An International Guide to
Patent Case Management for Judges

Full guide

Download full guide Download current chapter
WIPO Translate
Google Translate

9.6.14 Trial from the judge’s point of view

The listing of cases and allocation of judges to a case are judicial functions. The day-to-day task of listing cases for hearing and managing the court’s diary is undertaken by a listing officer operating under delegated authority from the judge overseeing the court. In the event of a dispute, listing decisions will be made by a judge. Day-to-day allocation decisions are made by the listing office under the supervision of the relevant leadership judge: in the Patents Court, this is the Judge in Charge of the Patents Court, in consultation with the Chancellor of the High Court.

The court’s lists are managed well over a year in advance, and, for cases that require very substantial amounts of court time, the calendar can be managed two or even three years in advance. Unless a case is docketed to an individual judge, the allocation of a judge to hear a trial will not generally take place until one or two days before the scheduled start of the hearing, when the judge needs to starts their preparation. This is to maintain flexibility in listing and efficient use of judicial resources. The technical difficulty rating system (described above in Section 9.3.1.2) is used to assist in judicial allocation.

In cases with a pre-trial review, the court tries to ensure that the judge conducting the review will be the trial judge, in which case allocation happens a few weeks before trial. For trials in the Patents Court, which typically take four to eight working days to be heard, the time available to the judge for preparatory reading will be the one or two working days before the start of the hearing.

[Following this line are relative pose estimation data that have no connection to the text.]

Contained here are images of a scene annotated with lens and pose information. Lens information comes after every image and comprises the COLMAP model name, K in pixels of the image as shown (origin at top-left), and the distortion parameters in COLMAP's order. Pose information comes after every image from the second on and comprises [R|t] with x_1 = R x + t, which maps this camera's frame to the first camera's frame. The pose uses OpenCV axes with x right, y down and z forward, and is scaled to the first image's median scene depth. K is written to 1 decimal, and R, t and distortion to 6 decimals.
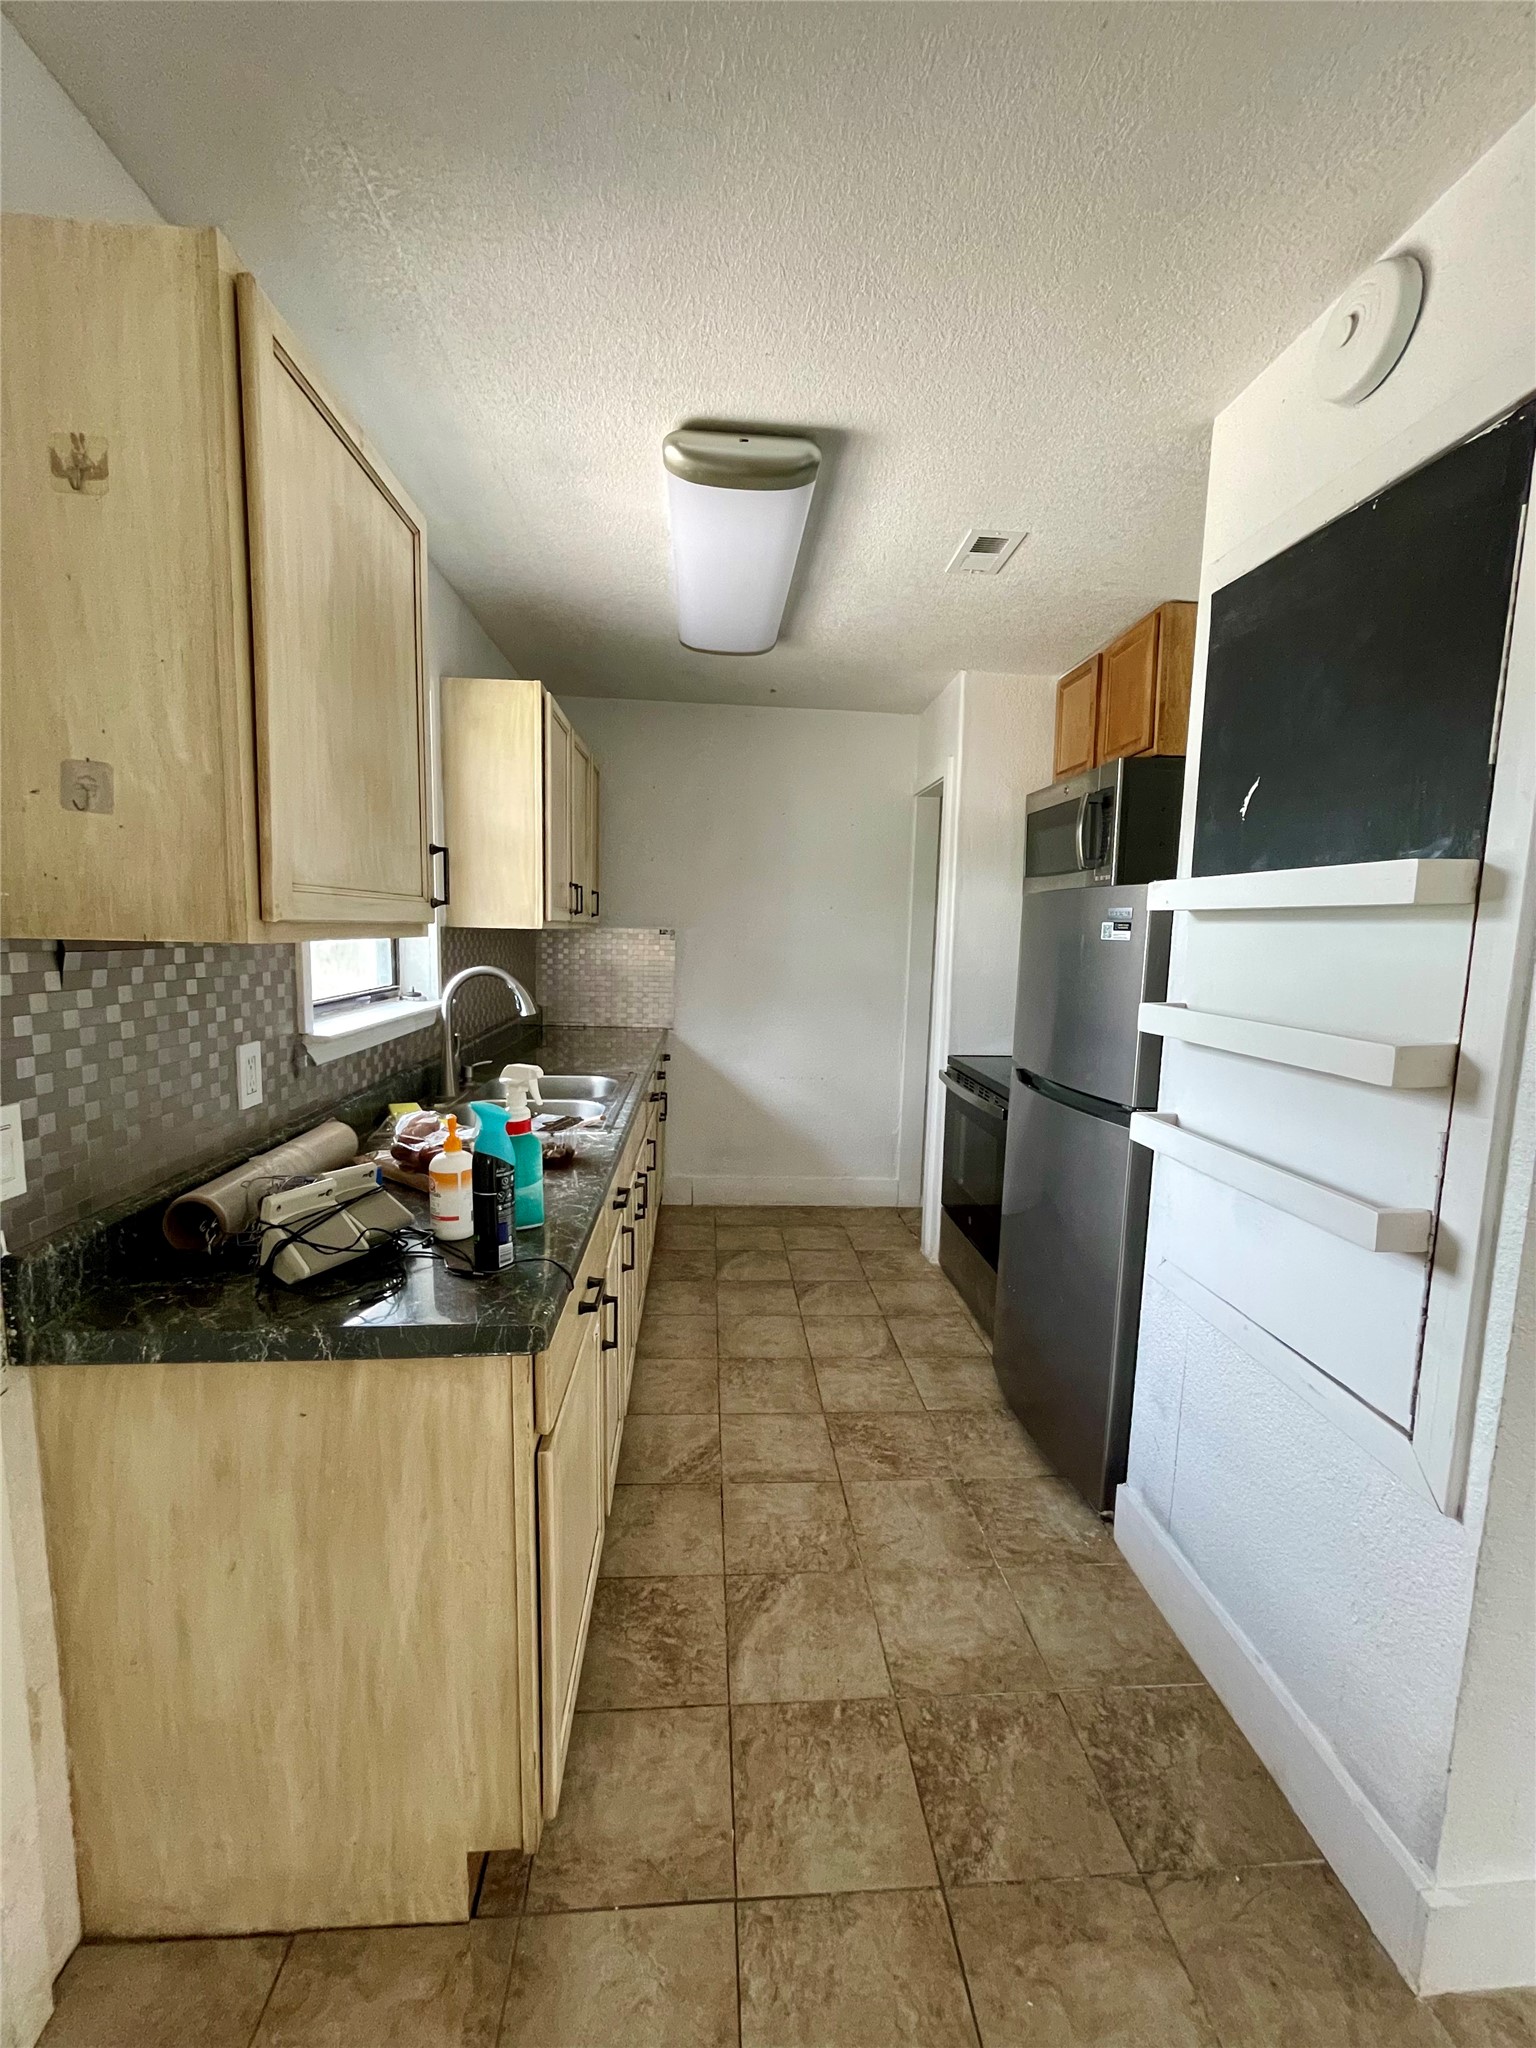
lens RADIAL K [[830.3, 0, 768.0], [0, 830.3, 1024.0], [0, 0, 1]] dist [-0.003137, -0.000108]
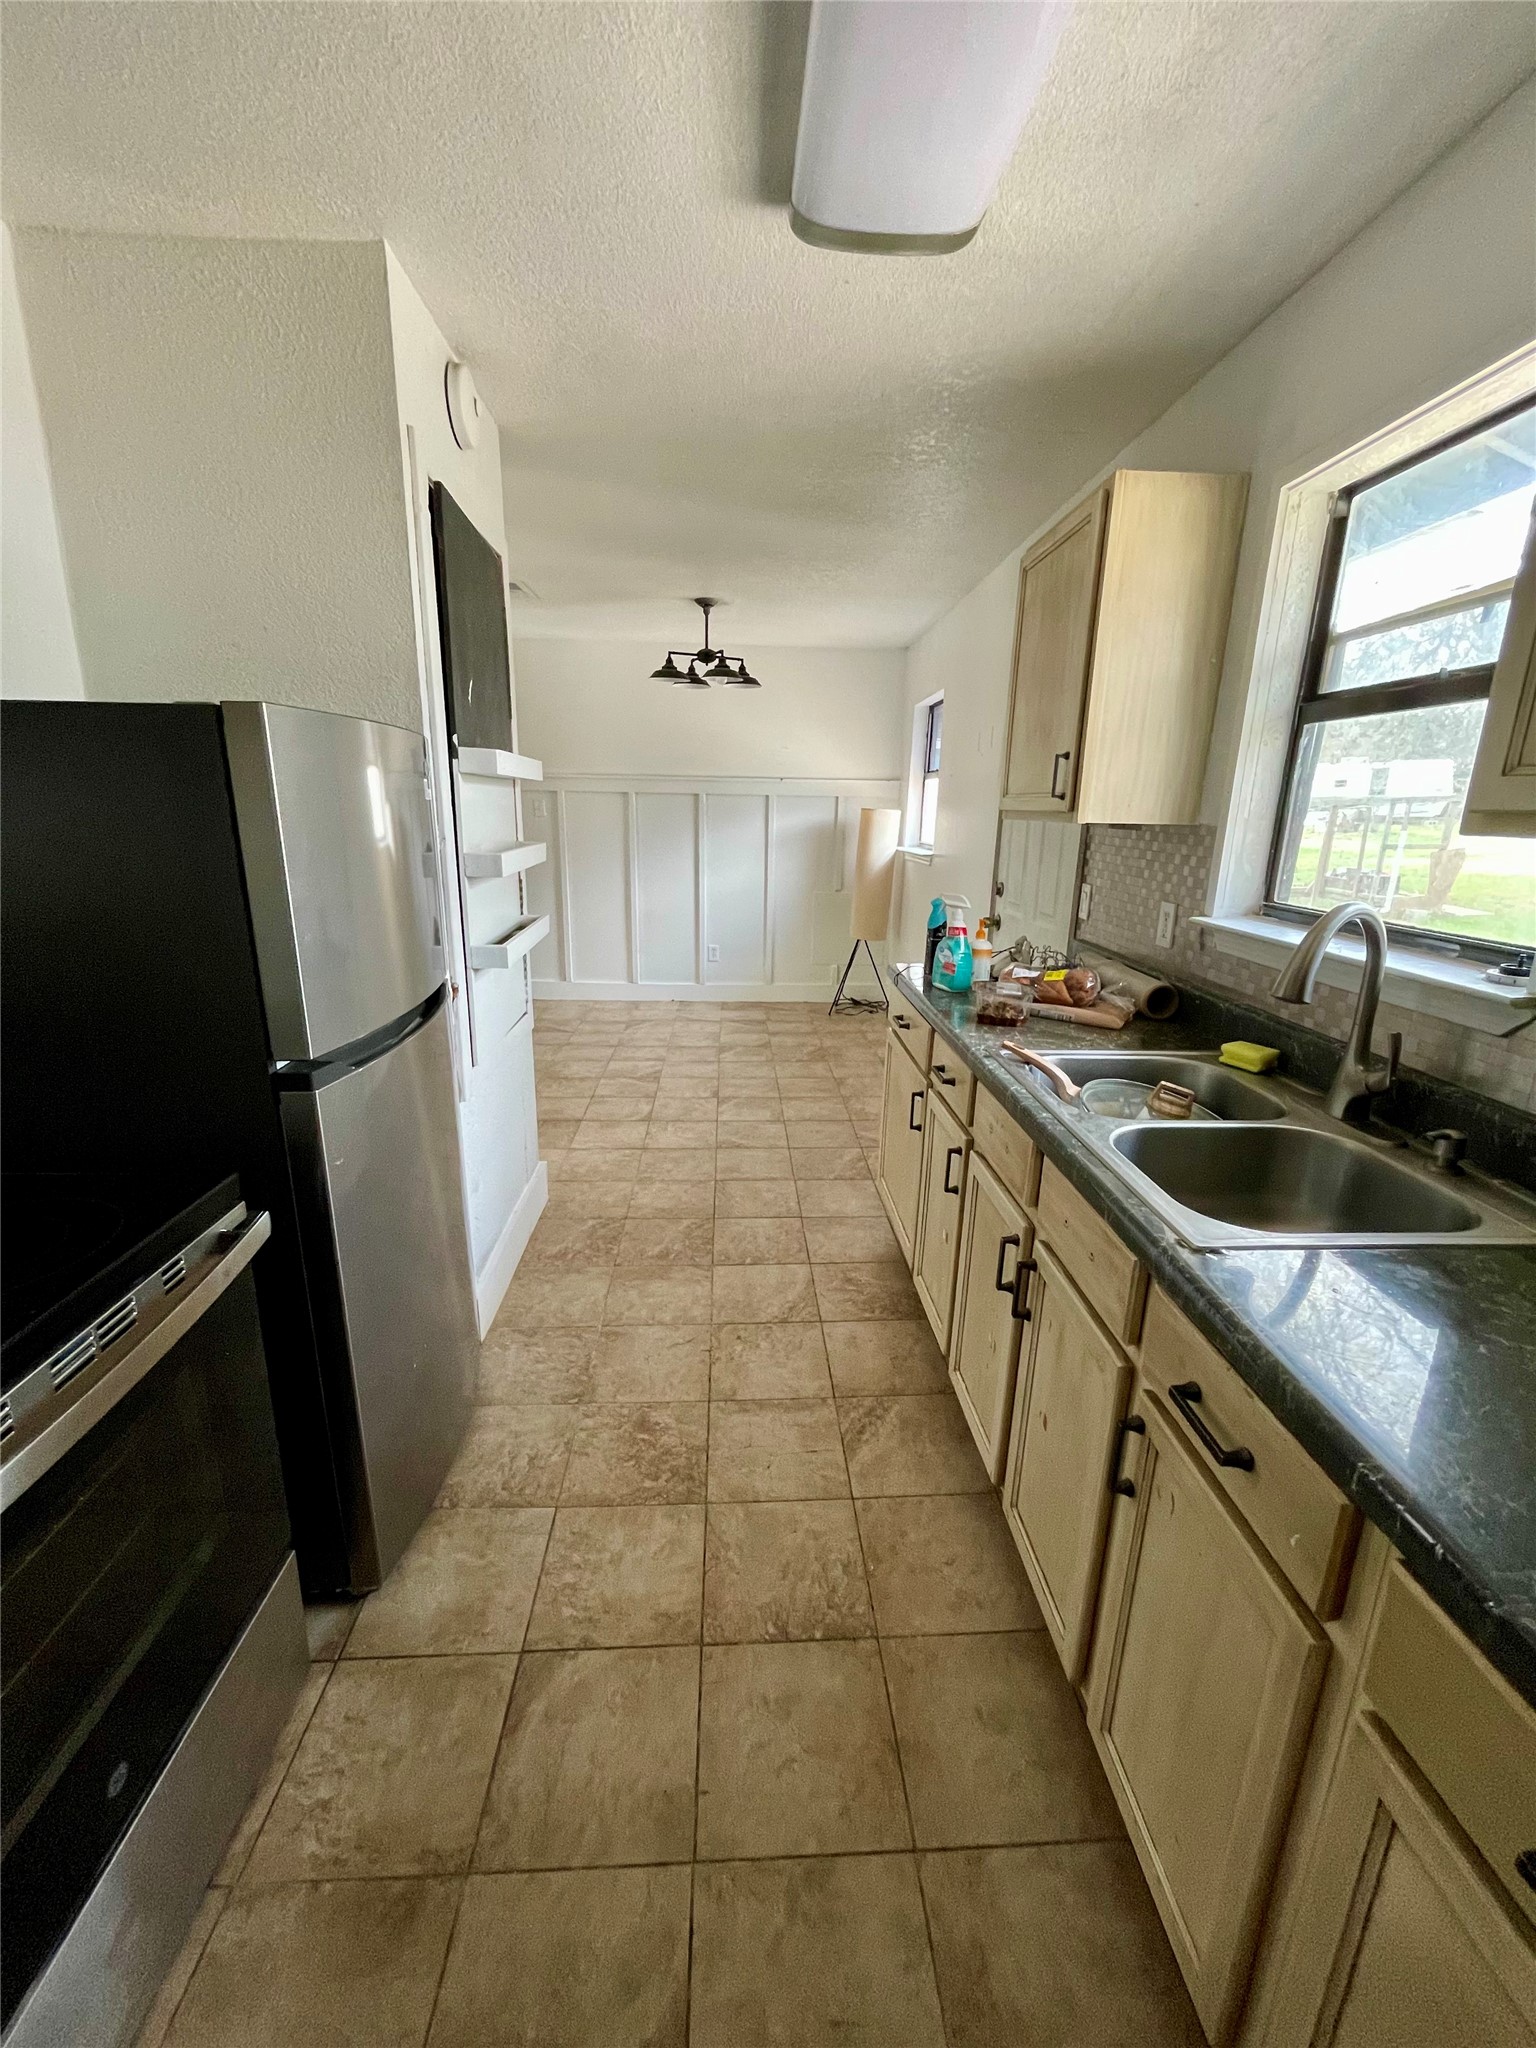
lens RADIAL K [[830.3, 0, 768.0], [0, 830.3, 1024.0], [0, 0, 1]] dist [-0.003137, -0.000108]
pose [[-0.998578, -0.050494, 0.017073, 0.026321], [-0.040731, 0.929467, 0.366649, -0.198355], [-0.034382, 0.365433, -0.930203, 1.729600]]
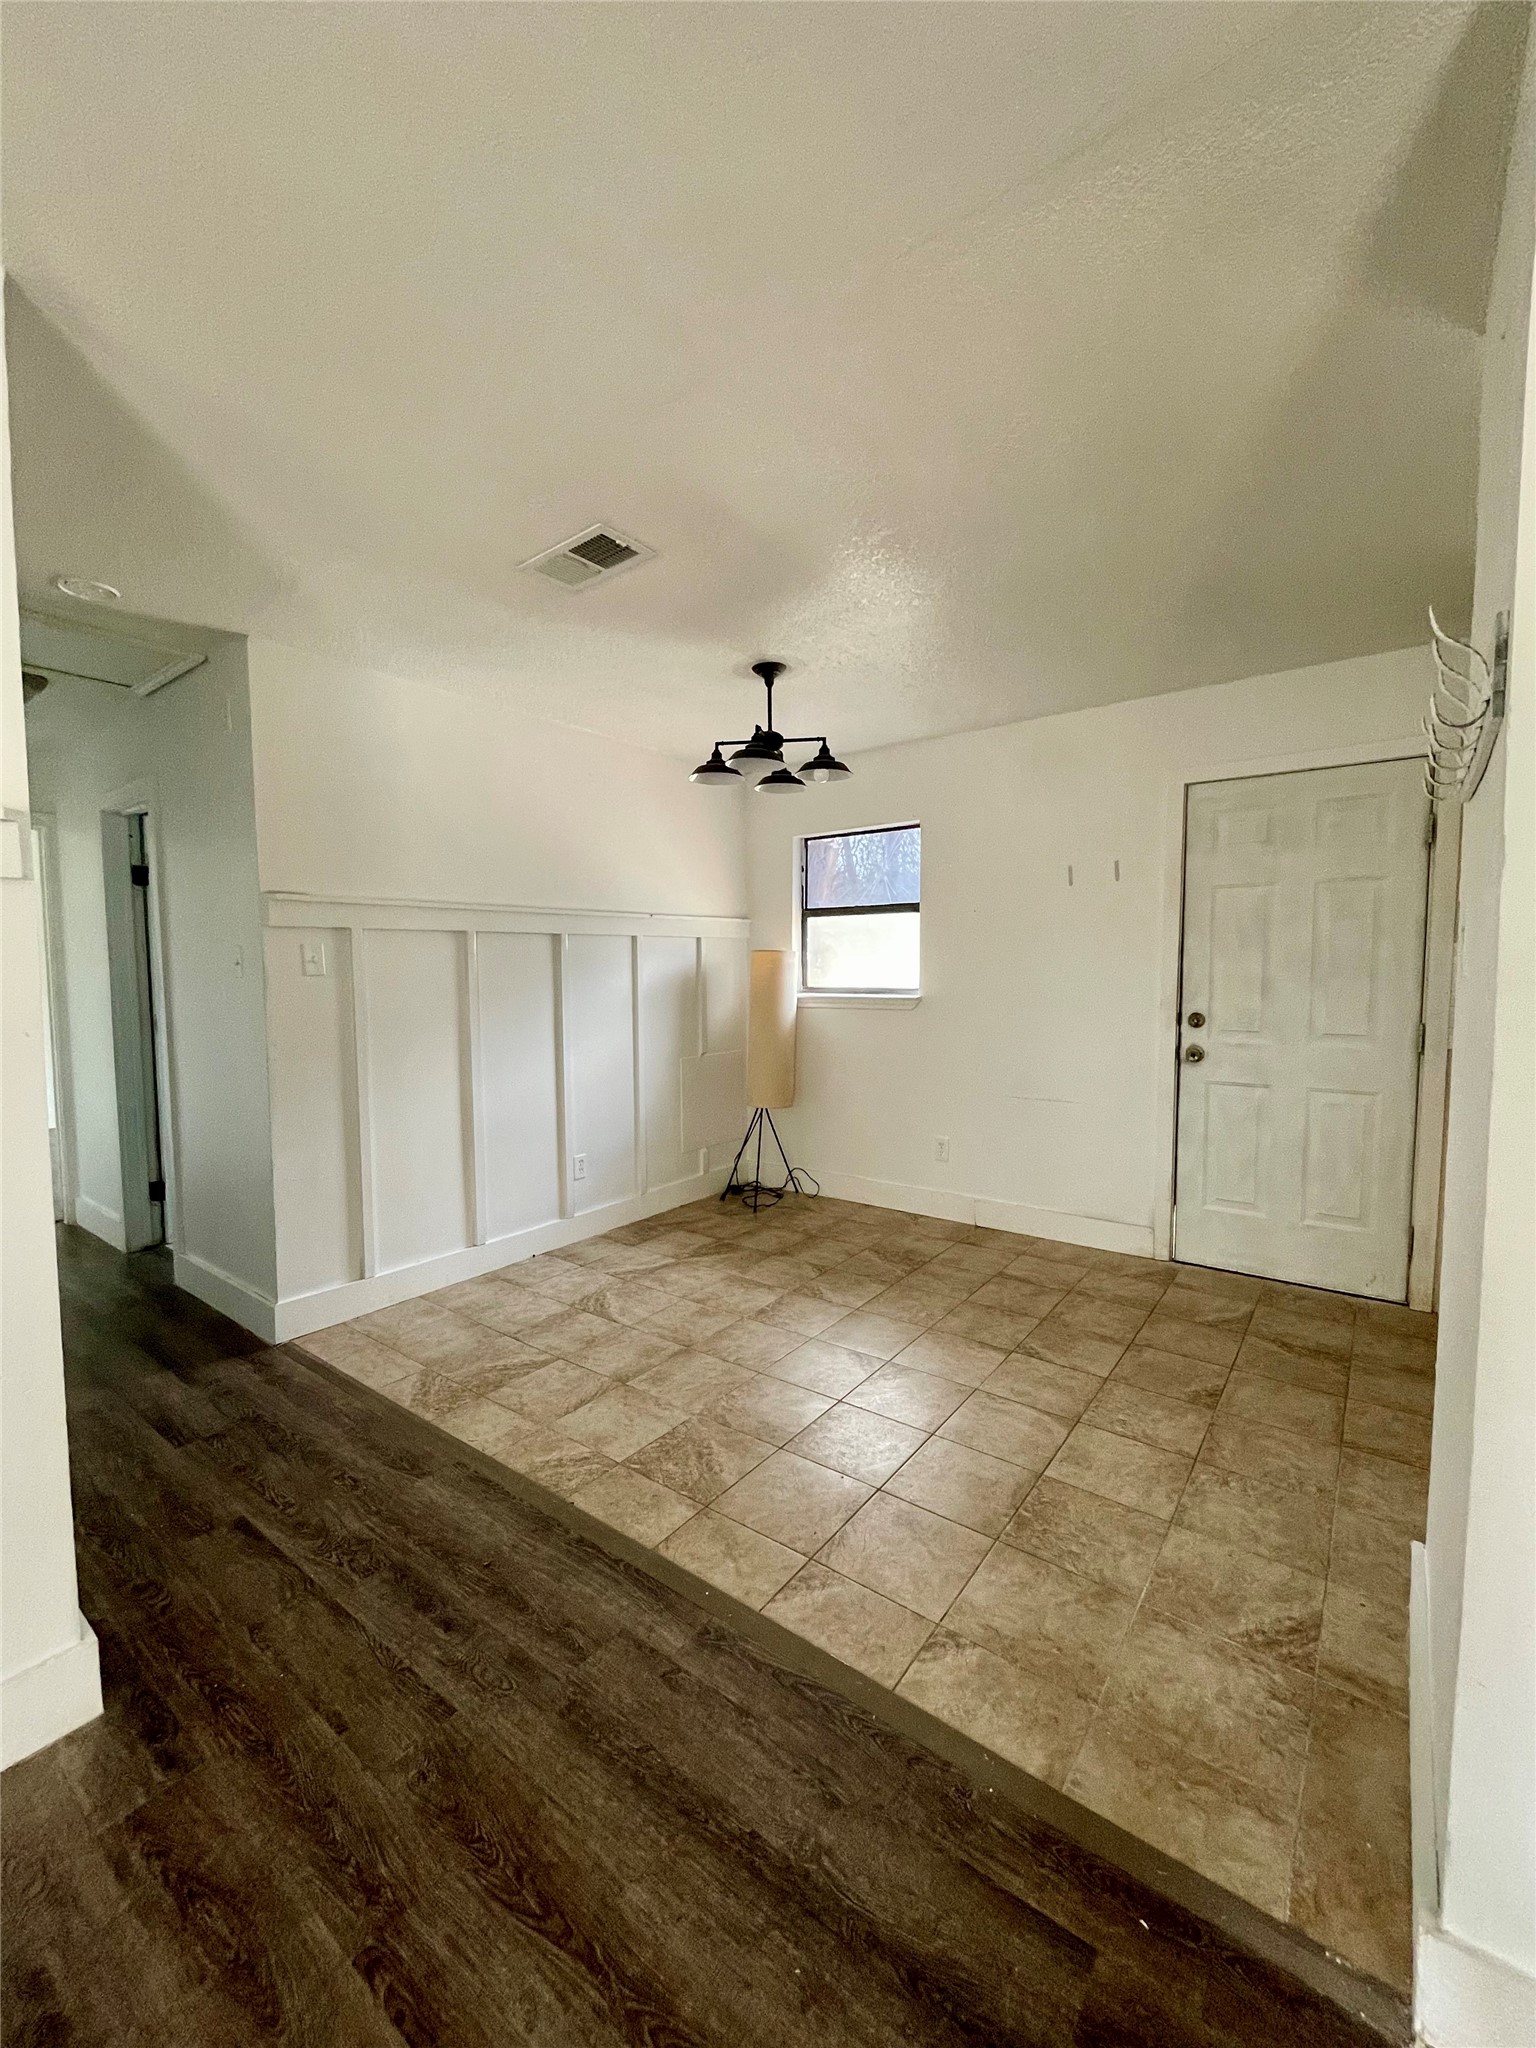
lens RADIAL K [[830.3, 0, 768.0], [0, 830.3, 1024.0], [0, 0, 1]] dist [-0.003137, -0.000108]
pose [[-0.662075, 0.035999, -0.748572, 1.382800], [-0.094370, 0.986891, 0.130925, 0.016975], [0.743472, 0.157324, -0.649999, 0.504465]]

In patents cases, the pre-trial review and the preparatory reading are opportunities for the judge to start to become familiar with the relevant technology. The experts’ written reports will contain explanations of the technology, which are aimed at educating the court. During the trial process itself, the parties and the experts will explain the technology to the judge, and the judge is able to ask questions and clarify their understanding.

The hearing itself is conducted in public. Transparency and open justice are of paramount importance. The court can and will sit for periods in private where necessary, as discussed above in Section 9.6.10. Normally, the court sits for about five hours per day, with the rest of the working day spent on preparation and on judgment writing. The sitting times are flexible to accommodate international witnesses, but, subject to that, the normal sitting times are from 10 a.m. or 10.30 a.m. until 1 p.m., and 2 p.m. until 4.15 p.m. or 4.30 p.m.

The hearings are recorded by the court. The court’s recording can be transcribed after the event, but, generally, the parties will pay a private firm of transcribers to make a contemporaneous transcript of the hearing.

At the end of a hearing, if the matter is short, such as for a case management hearing, the judge may give an oral judgment immediately. These ex tempore judgments are recorded, and a transcript can be produced later if needed. These oral judgments will only be transcribed if someone (a party or member of the public) asks for them. For more substantial cases, such as patent trials, judgment will be reserved. The judge will produce a written judgment.

First-instance judges will generally prepare the written judgment alone. There is no full-scale system of US-style law clerks to assist judges at first instance, although there is a Judicial Assistants Scheme for the High Court, which some judges use.

Judgments are quite lengthy. They address the applicable law, reasoning out any conclusions on disputed aspects. They will make any relevant findings of primary fact, summarizing the evidence called upon on those issues and giving reasons for the findings. In general, the judgment will address major alternative aspects of a case. Obviousness will generally always be considered even if, for example, the patent is found to lack novelty. This is because, unlike any appellate court, the trial judge will have had the benefit of hearing the expert witnesses. Both validity and infringement will usually be addressed.